Há, entretanto, quem conteste essa possibilidade. É o caso do bioarqueólogo Walter Neves, professor da USP. Para ele, a ocupação da América teria ocorrido antes desse período (há cerca de 14 mil ou15 mil anos), protagonizada inicialmente por populações africanas, que teriam deixado seus locais de origem e cumprido o mesmo roteiro. Os asiáticos, de acordo com ele, só teriam vindo depois. Reforçam a tese de Neves as medições feitas em crânios americanos com mais de 8 mil anos, entre eles o de Luzia (de 11,5 mil anos), encontrado num sítio arqueológico de Lagoa Santa, em Minas Gerais.

"Gente de verdade"

Os Parakanã, que vivem numa área isolada do Sul do Pará, são conhecidos como "índios brancos", devido à cor clara de sua pele quando comparados aos demais povos indígenas. Eles se autodenominam awaete, que significa "gente de verdade”. Falam a língua akwawa, do tronco lingüístico Tupi. Atualmente, vivem em uma área de 351.697,41 hectares.
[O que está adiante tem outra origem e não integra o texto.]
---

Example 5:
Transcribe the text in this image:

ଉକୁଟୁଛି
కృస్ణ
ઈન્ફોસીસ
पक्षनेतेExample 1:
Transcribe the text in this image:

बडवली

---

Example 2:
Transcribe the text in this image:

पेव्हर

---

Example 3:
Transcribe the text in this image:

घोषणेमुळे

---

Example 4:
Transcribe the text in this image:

Como a maioria das nações indígenas brasileiras, os Parakanã mantêm relação com os não-índios. Datam de 1910 os relatos dos primeiros contatos, que tiveram lugar no rio Pacajá. Dentro da Terra Indígena Parakanã existem hoje cinco aldeias: Maroxewara, Inaxyganga, Paranatinga, Paranowaona e Itaygo. Ao todo, são 476 indivíduos, conforme levantamento realizado em 1999. Eles retiram da floresta a maior parte de seu sustento.
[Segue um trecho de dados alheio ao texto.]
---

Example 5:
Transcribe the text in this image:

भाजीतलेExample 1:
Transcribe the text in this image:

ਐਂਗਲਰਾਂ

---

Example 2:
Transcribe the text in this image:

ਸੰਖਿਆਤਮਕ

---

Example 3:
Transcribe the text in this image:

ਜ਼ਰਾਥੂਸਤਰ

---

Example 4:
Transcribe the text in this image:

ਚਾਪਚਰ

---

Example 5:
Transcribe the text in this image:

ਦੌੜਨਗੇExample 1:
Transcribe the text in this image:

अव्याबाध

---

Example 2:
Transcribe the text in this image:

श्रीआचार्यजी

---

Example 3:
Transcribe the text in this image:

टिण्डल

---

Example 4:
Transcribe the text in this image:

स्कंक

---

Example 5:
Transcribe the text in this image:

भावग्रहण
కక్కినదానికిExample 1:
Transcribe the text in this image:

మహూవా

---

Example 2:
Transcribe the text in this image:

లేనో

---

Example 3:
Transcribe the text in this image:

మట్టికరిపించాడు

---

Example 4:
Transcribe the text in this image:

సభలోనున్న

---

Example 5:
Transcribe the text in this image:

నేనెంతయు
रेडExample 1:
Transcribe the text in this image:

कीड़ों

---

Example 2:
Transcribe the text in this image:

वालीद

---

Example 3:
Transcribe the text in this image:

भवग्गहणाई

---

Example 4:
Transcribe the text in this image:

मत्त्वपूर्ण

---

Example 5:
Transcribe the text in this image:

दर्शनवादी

Entre os Parakanã não existe um único chefe. A liderança política se dá por meio dos líderes de grupos domésticos, denominados Moroiroa. O casamento poligâmico é aceito na sociedade Parakanã. Um homem pode ter mais do que uma mulher, desde que tenha o respeito da comunidade e seja um bom caçador. São incentivadas as uniões entre tios e sobrinhas.

Caçadores e guerreiros

Os Xikrin constituem uma tribo guerreira, que também habita a faixa sul do Pará. Eles se relacionam bem com os Kayapo, pois pertencem ao mesmo tronco lingüístico. Os Xikrin exibem seus corpos bem decorados, são excelentes caçadores e extrativistas. Atualmente, a reserva indígena tem 1.655.000 hectares, onde vivem cerca de 1.050 indivíduos, conforme levantamento feito em 2000. Existem registros da presença dos Xikrin desde o ano de 1896 nas cabeceiras dos rios Vermelho e Branco, afluentes do Rio Itacaiúnas.
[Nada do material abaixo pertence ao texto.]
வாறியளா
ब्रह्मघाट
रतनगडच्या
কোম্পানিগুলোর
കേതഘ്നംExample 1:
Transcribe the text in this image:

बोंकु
Esses índios têm uma cultura muito rica, marcada pela forte liderança dos homens, que dirigem seus clãs familiares. Exibem pinturas complexas e rebuscadas, com um forte impacto visual, tanto nos corpos dos homens quanto nos das mulheres. Estas, ainda exibem a característica de rasparem a cabeça, na parte superior frontal. Os numerosos colares e pulseiras de contas coloridas imprimem um aspecto único e diferenciado para este povo, que impressiona os não-índios com os seus envolventes cantos, danças e rituais.

Os Xikrin são excelentes agricultores. Cultivam grandes roças de mandioca, milho, banana, mamão, algodão e outras culturas. Têm a tradição de manter uma roça comunal, onde as crianças são formadas nos conhecimentos ancestrais, repassados pelos líderes antigos. Os pequenos aprendem desde logo tudo sobre agricultura, importância de cada planta, local de plantio, tamanho e distância entre as covas e controle de pragas e ervas daninhas.